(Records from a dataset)
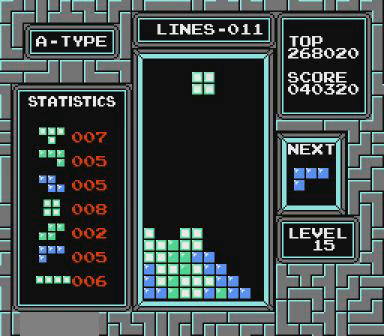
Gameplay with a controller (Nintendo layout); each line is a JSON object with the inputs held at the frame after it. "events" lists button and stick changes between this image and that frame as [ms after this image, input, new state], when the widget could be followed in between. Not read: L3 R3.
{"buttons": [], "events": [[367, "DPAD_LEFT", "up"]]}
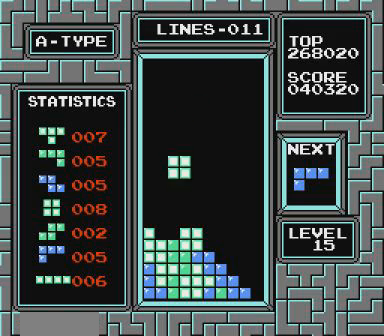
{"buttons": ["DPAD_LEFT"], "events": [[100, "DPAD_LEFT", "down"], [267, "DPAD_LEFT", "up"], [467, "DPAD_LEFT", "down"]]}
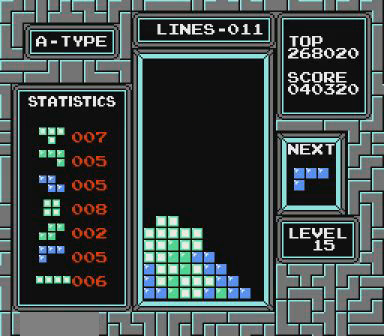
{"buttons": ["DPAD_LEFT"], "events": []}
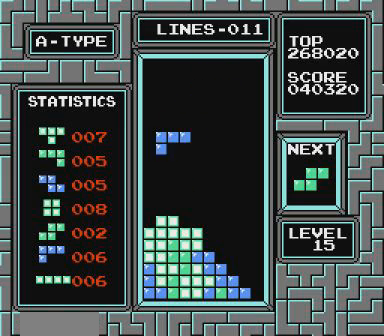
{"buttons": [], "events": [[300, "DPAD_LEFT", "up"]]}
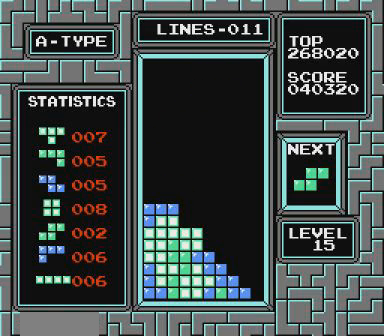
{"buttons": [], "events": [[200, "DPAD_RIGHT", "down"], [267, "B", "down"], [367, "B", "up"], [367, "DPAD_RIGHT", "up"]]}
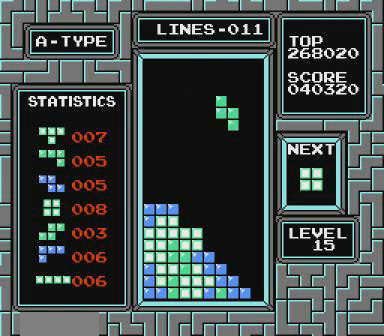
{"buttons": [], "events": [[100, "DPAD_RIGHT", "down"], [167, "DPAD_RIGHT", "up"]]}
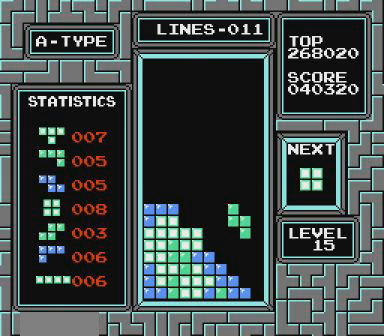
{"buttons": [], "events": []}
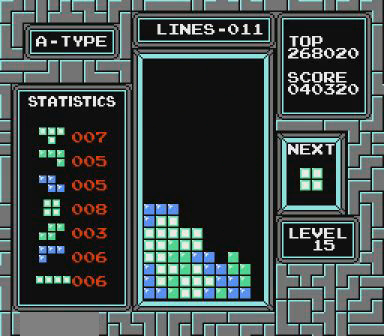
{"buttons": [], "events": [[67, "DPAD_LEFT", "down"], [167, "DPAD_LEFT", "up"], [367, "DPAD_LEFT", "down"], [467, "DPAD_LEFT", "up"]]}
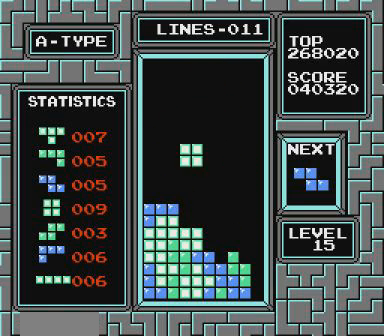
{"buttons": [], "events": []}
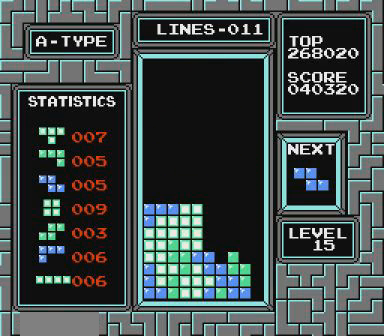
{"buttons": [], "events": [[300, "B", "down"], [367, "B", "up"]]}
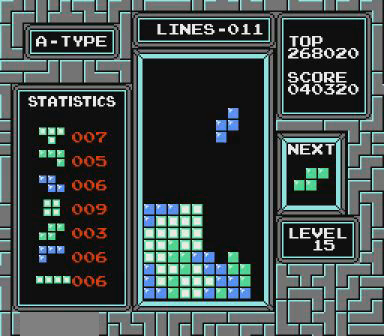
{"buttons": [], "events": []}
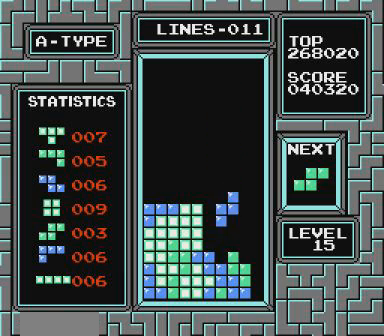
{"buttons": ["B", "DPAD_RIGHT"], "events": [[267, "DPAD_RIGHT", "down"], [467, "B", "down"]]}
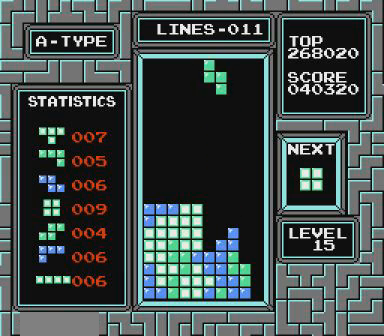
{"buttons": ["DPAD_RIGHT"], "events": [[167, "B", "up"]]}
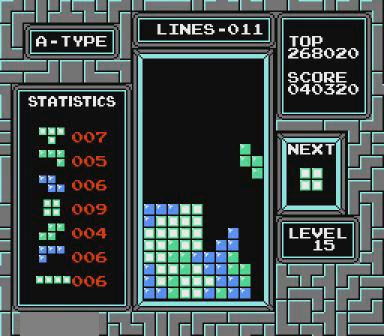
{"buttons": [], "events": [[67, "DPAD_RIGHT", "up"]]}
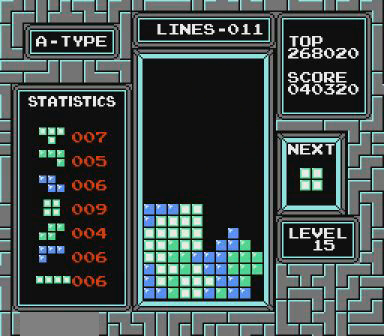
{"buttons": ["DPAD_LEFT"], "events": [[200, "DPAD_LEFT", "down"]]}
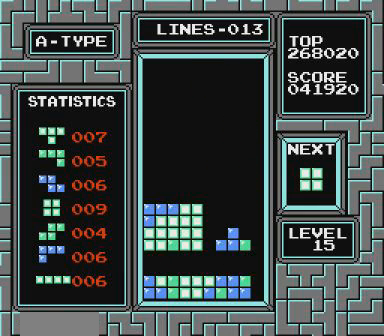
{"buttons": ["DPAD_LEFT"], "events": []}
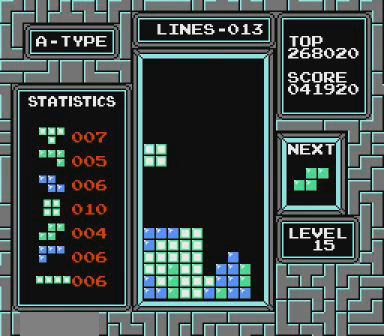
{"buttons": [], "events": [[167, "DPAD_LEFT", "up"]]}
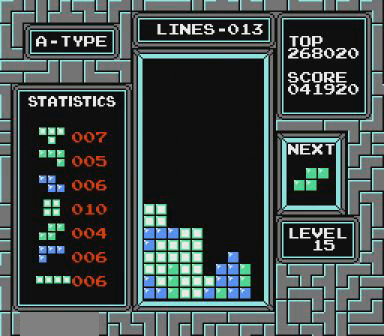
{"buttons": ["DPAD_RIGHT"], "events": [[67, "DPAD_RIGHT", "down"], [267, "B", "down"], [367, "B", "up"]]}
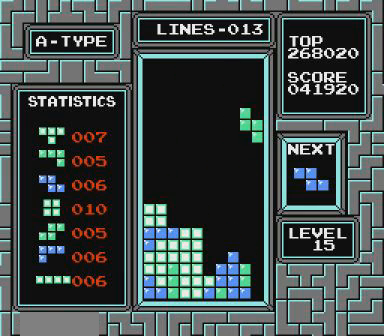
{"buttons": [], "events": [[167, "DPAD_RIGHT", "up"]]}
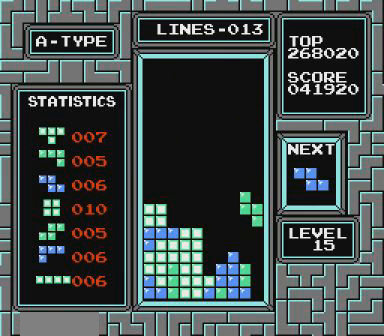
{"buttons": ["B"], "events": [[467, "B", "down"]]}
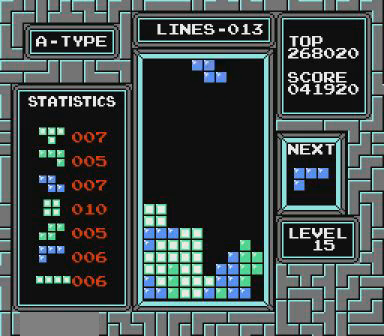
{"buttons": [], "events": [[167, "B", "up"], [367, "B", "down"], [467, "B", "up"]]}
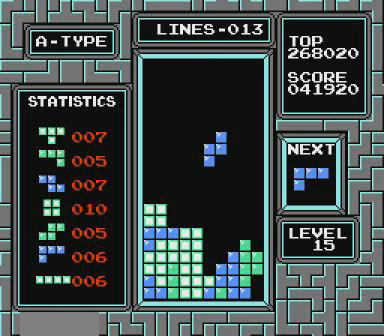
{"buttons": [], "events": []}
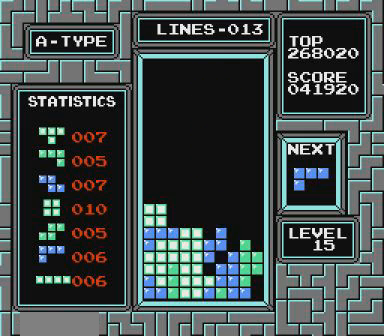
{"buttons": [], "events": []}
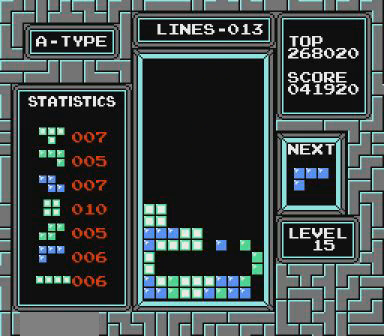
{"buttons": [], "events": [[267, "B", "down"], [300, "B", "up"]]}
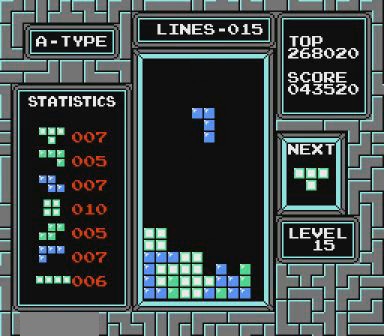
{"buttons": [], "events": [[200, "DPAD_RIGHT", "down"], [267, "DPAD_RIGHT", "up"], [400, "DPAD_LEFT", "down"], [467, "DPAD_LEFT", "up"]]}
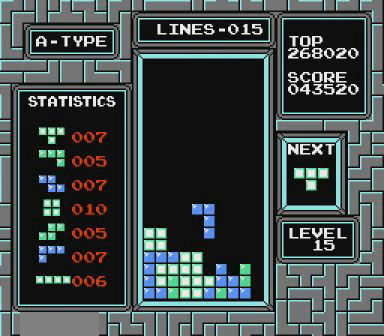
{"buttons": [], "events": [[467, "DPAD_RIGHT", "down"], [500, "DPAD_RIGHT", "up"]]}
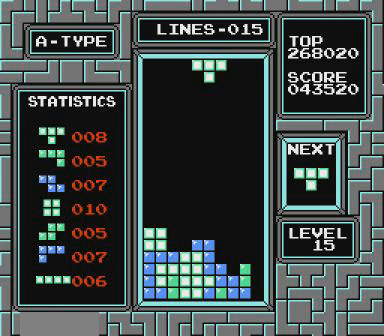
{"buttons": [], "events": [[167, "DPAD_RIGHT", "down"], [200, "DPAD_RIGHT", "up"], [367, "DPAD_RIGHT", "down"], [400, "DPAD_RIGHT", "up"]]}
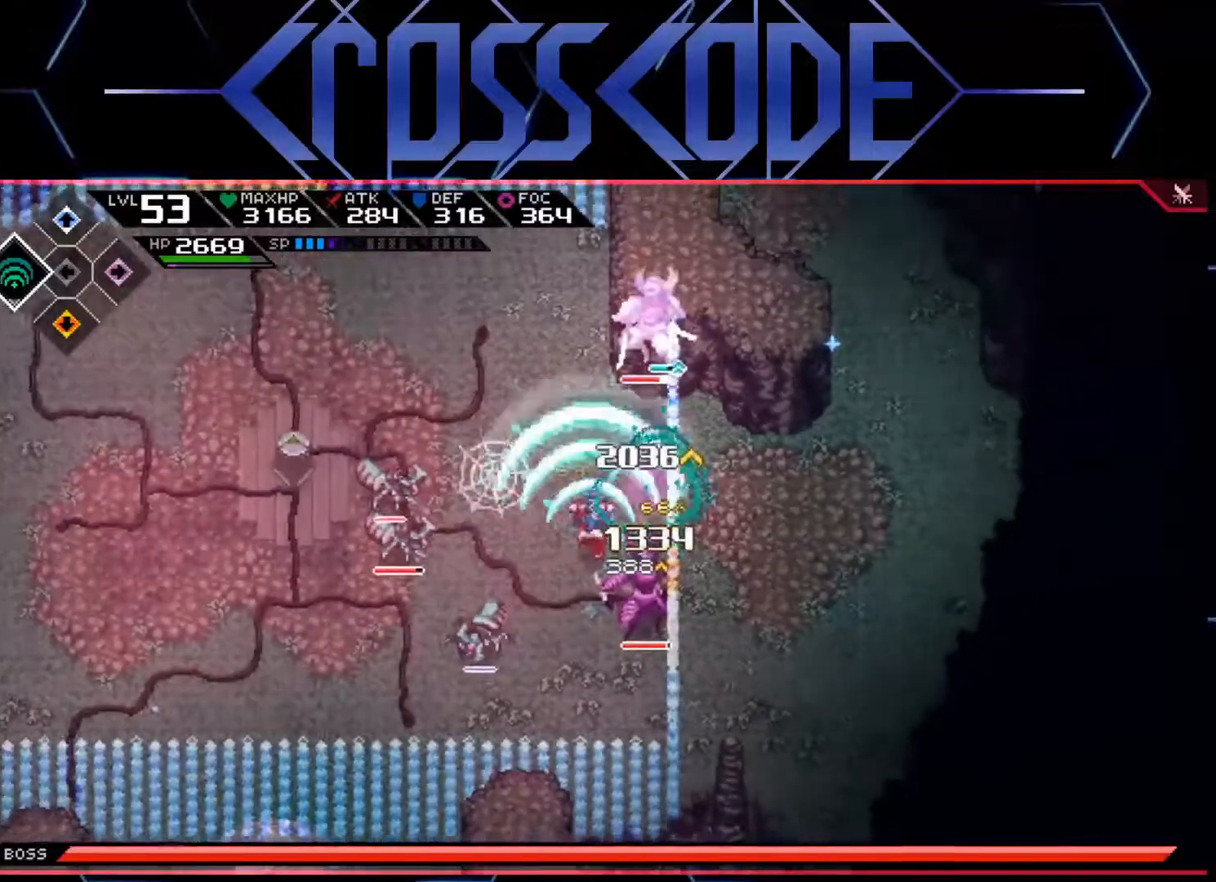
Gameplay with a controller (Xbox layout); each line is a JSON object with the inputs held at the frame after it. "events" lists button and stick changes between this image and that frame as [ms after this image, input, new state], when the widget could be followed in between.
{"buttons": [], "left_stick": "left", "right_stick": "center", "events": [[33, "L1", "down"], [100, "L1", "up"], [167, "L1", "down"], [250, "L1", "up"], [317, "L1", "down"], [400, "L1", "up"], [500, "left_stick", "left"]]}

* _Required action_:
Give back the entries above exactly as they stand. Leave the images out.

* _Task response_:
Gameplay with a controller (Nintendo layout); each line is a JSON object with the inputs held at the frame after it. "events" lists button and stick changes between this image and that frame as [ms after this image, input, new state], when the widget could be followed in between. Not read: L3 R3.
{"buttons": [], "events": [[367, "DPAD_LEFT", "up"]]}
{"buttons": ["DPAD_LEFT"], "events": [[100, "DPAD_LEFT", "down"], [267, "DPAD_LEFT", "up"], [467, "DPAD_LEFT", "down"]]}
{"buttons": ["DPAD_LEFT"], "events": []}
{"buttons": [], "events": [[300, "DPAD_LEFT", "up"]]}
{"buttons": [], "events": [[200, "DPAD_RIGHT", "down"], [267, "B", "down"], [367, "B", "up"], [367, "DPAD_RIGHT", "up"]]}
{"buttons": [], "events": [[100, "DPAD_RIGHT", "down"], [167, "DPAD_RIGHT", "up"]]}
{"buttons": [], "events": []}
{"buttons": [], "events": [[67, "DPAD_LEFT", "down"], [167, "DPAD_LEFT", "up"], [367, "DPAD_LEFT", "down"], [467, "DPAD_LEFT", "up"]]}
{"buttons": [], "events": []}
{"buttons": [], "events": [[300, "B", "down"], [367, "B", "up"]]}
{"buttons": [], "events": []}
{"buttons": ["B", "DPAD_RIGHT"], "events": [[267, "DPAD_RIGHT", "down"], [467, "B", "down"]]}
{"buttons": ["DPAD_RIGHT"], "events": [[167, "B", "up"]]}
{"buttons": [], "events": [[67, "DPAD_RIGHT", "up"]]}
{"buttons": ["DPAD_LEFT"], "events": [[200, "DPAD_LEFT", "down"]]}
{"buttons": ["DPAD_LEFT"], "events": []}
{"buttons": [], "events": [[167, "DPAD_LEFT", "up"]]}
{"buttons": ["DPAD_RIGHT"], "events": [[67, "DPAD_RIGHT", "down"], [267, "B", "down"], [367, "B", "up"]]}
{"buttons": [], "events": [[167, "DPAD_RIGHT", "up"]]}
{"buttons": ["B"], "events": [[467, "B", "down"]]}
{"buttons": [], "events": [[167, "B", "up"], [367, "B", "down"], [467, "B", "up"]]}
{"buttons": [], "events": []}
{"buttons": [], "events": []}
{"buttons": [], "events": [[267, "B", "down"], [300, "B", "up"]]}
{"buttons": [], "events": [[200, "DPAD_RIGHT", "down"], [267, "DPAD_RIGHT", "up"], [400, "DPAD_LEFT", "down"], [467, "DPAD_LEFT", "up"]]}
{"buttons": [], "events": [[467, "DPAD_RIGHT", "down"], [500, "DPAD_RIGHT", "up"]]}
{"buttons": [], "events": [[167, "DPAD_RIGHT", "down"], [200, "DPAD_RIGHT", "up"], [367, "DPAD_RIGHT", "down"], [400, "DPAD_RIGHT", "up"]]}
Gameplay with a controller (Xbox layout); each line is a JSON object with the inputs held at the frame after it. "events" lists button and stick changes between this image and that frame as [ms after this image, input, new state], when the widget could be followed in between.
{"buttons": [], "left_stick": "left", "right_stick": "center", "events": [[33, "L1", "down"], [100, "L1", "up"], [167, "L1", "down"], [250, "L1", "up"], [317, "L1", "down"], [400, "L1", "up"], [500, "left_stick", "left"]]}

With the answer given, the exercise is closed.